BEGIN Source data

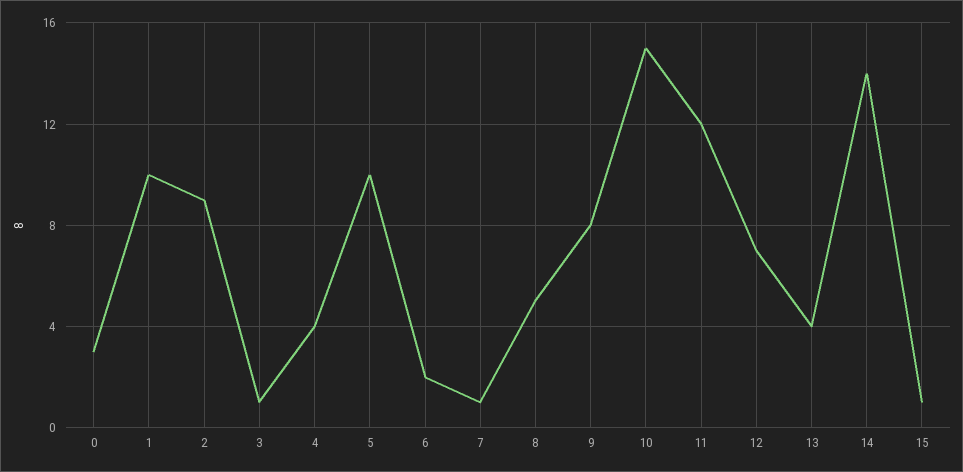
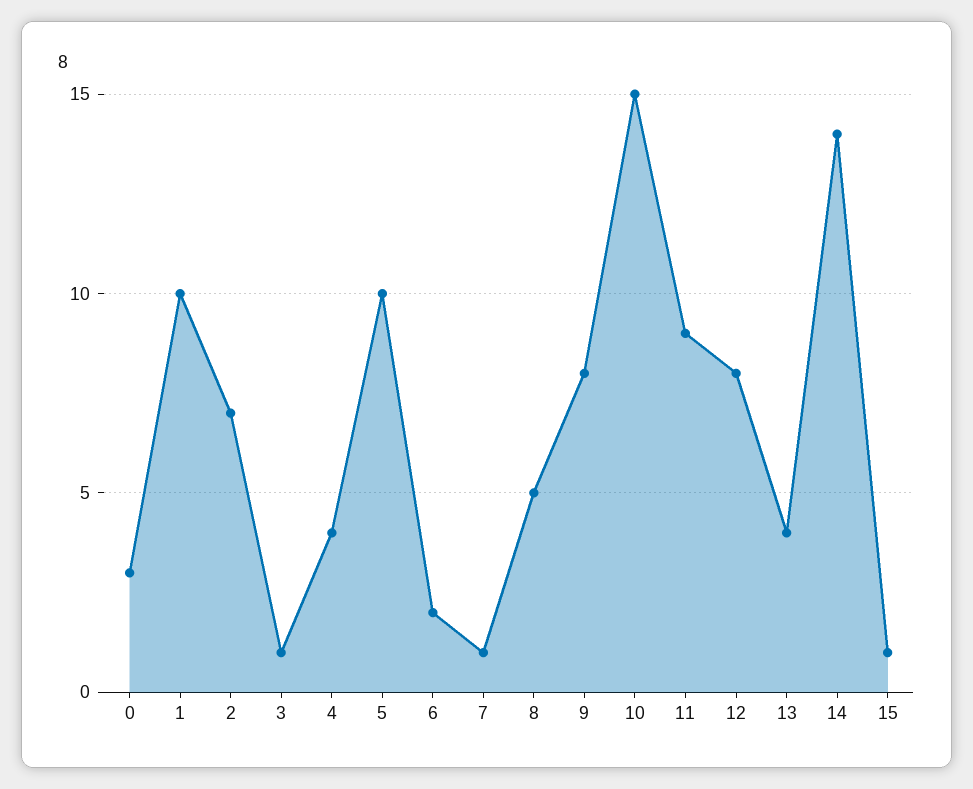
  {
    "0": 3,
    "1": 10,
-   "2": 9,
+   "2": 7,
    "3": 1,
    "4": 4,
    "5": 10,
    "6": 2,
    "7": 1,
    "8": 5,
    "9": 8,
    "10": 15,
-   "11": 12,
+   "11": 9,
-   "12": 7,
+   "12": 8,
    "13": 4,
    "14": 14,
    "15": 1
  }

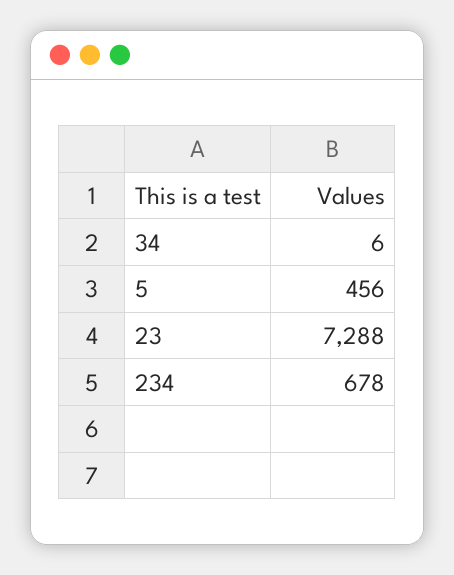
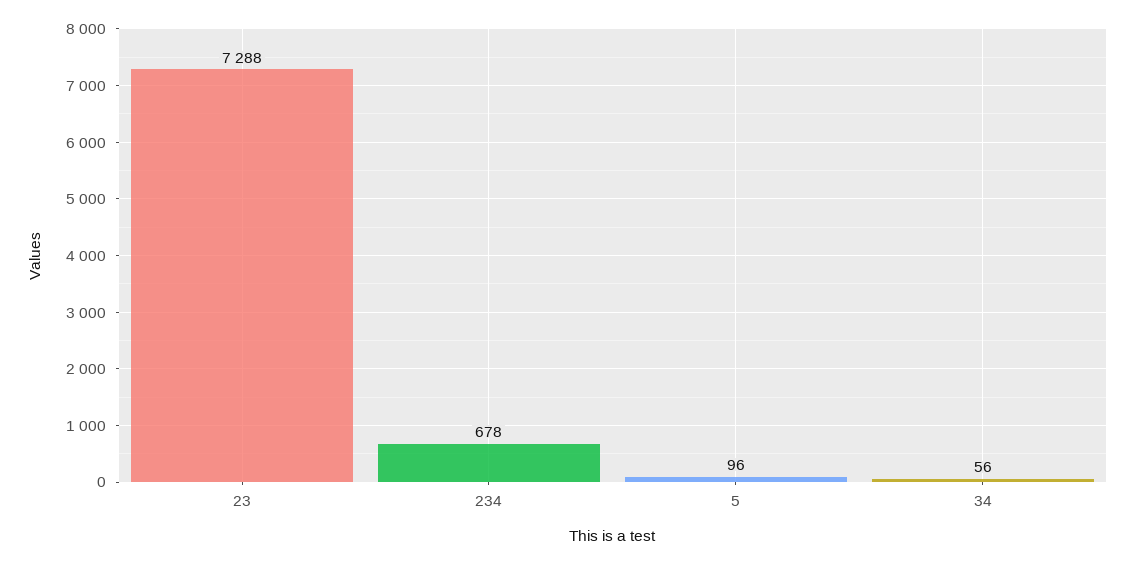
  {
-   "34": 6,
+   "34": 56,
-   "5": 456,
+   "5": 96,
    "23": 7288,
    "234": 678
  }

END Source data

== Problem description ==
Retype the listing exactly. Leave out its pictures.

== Written response ==
  {
    "0": 3,
    "1": 10,
-   "2": 9,
+   "2": 7,
    "3": 1,
    "4": 4,
    "5": 10,
    "6": 2,
    "7": 1,
    "8": 5,
    "9": 8,
    "10": 15,
-   "11": 12,
+   "11": 9,
-   "12": 7,
+   "12": 8,
    "13": 4,
    "14": 14,
    "15": 1
  }

  {
-   "34": 6,
+   "34": 56,
-   "5": 456,
+   "5": 96,
    "23": 7288,
    "234": 678
  }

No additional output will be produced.